What to produce - Rename "common name" to "vernacular name" throughout the material and write out all the lines again with nothing else changed. Leave the pictures out.

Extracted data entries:

>> Start

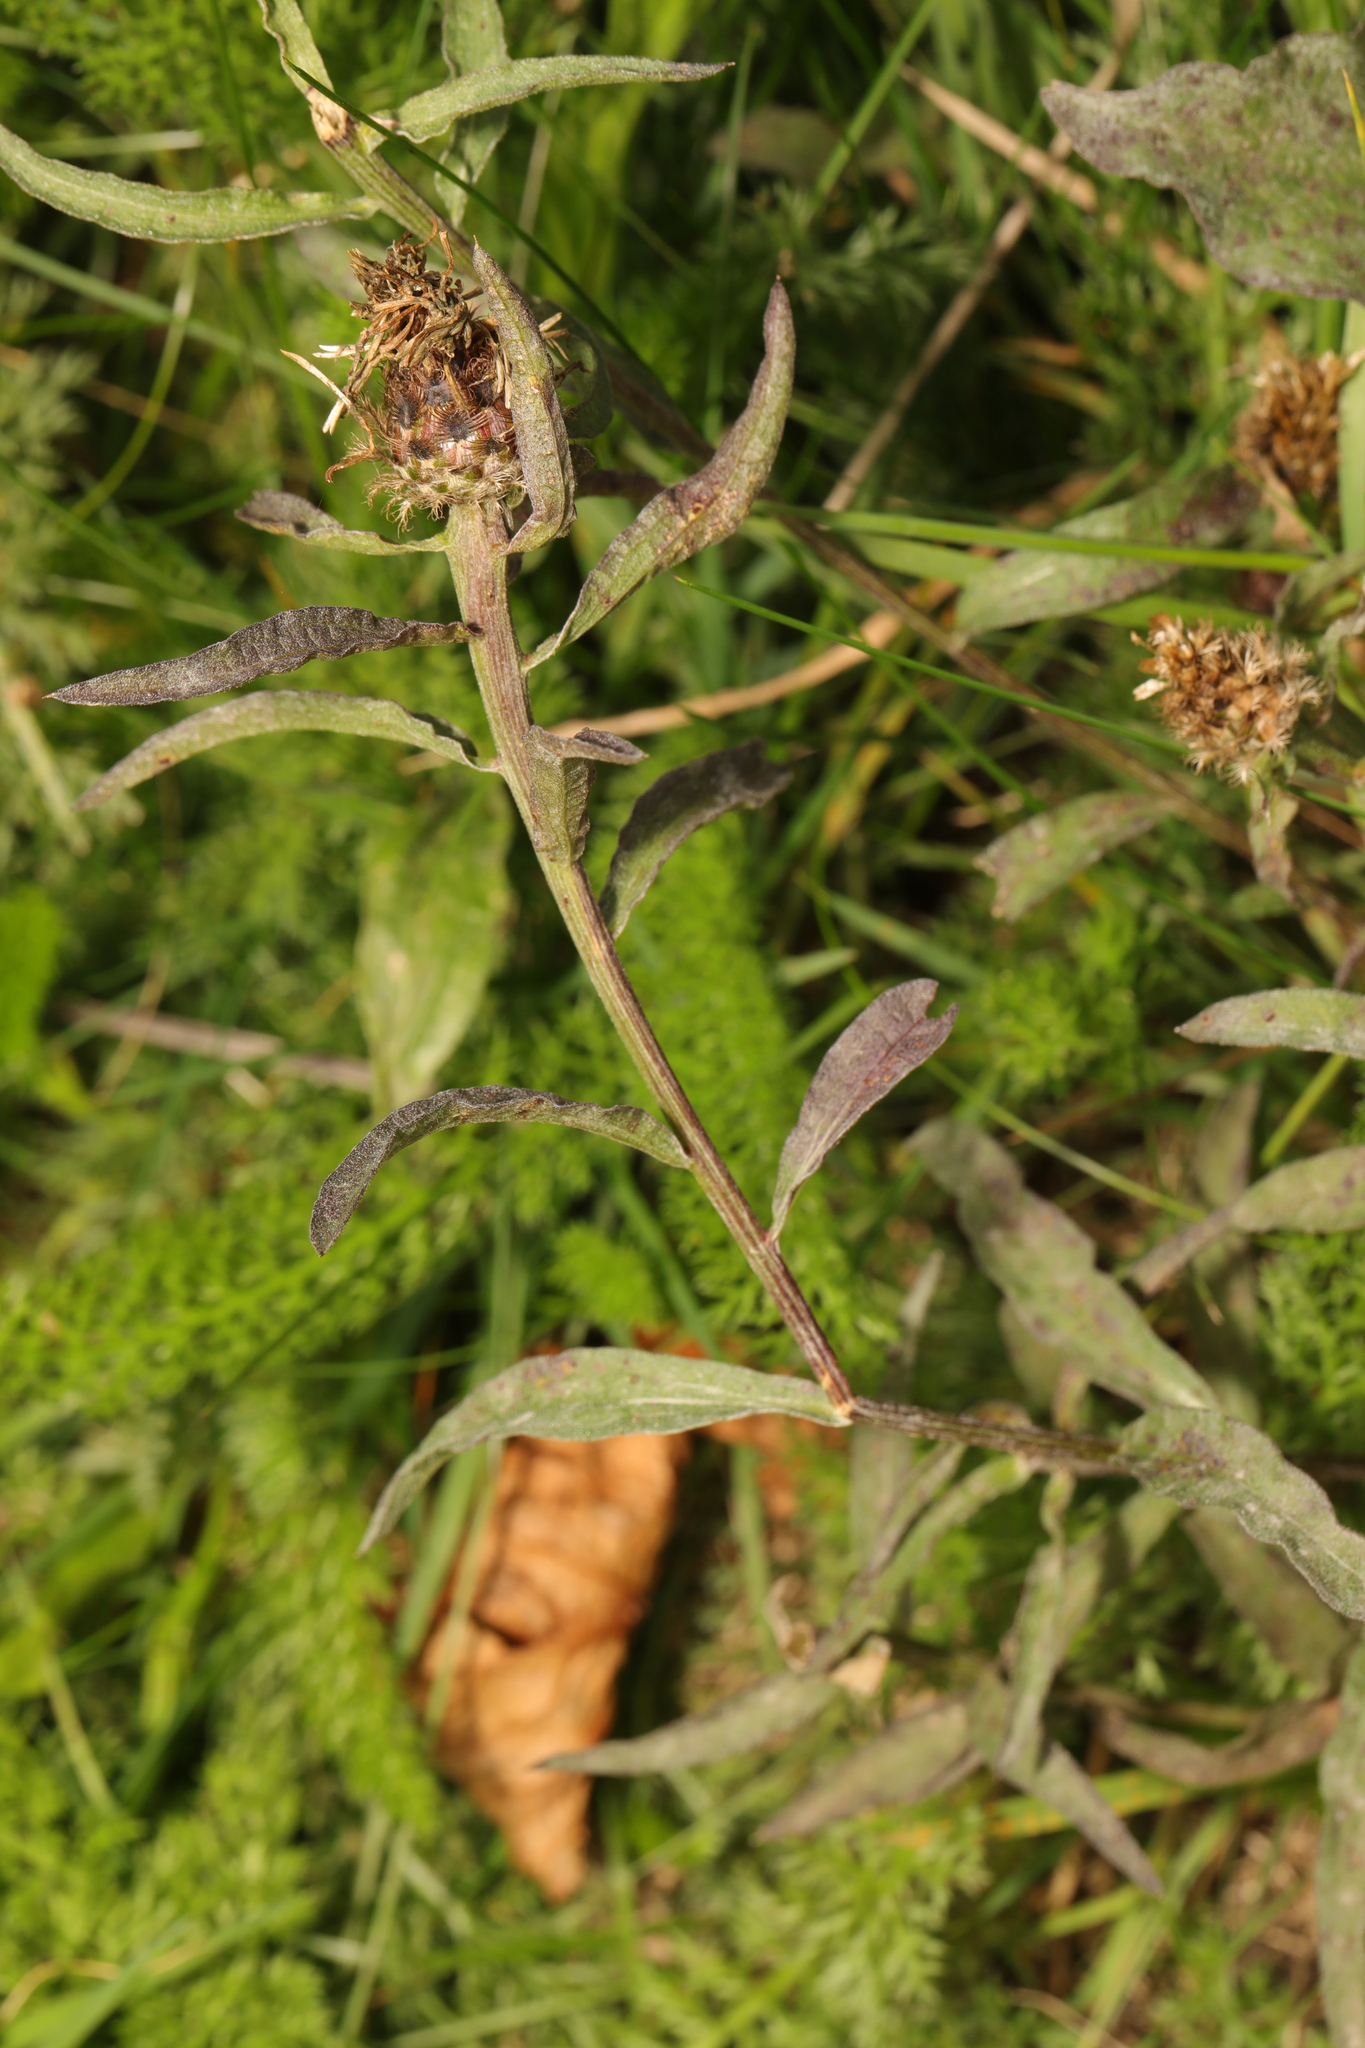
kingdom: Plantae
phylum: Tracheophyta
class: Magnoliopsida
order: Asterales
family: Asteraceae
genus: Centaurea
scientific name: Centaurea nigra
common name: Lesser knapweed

>> End

Finished answer -
kingdom: Plantae
phylum: Tracheophyta
class: Magnoliopsida
order: Asterales
family: Asteraceae
genus: Centaurea
scientific name: Centaurea nigra
vernacular name: Lesser knapweed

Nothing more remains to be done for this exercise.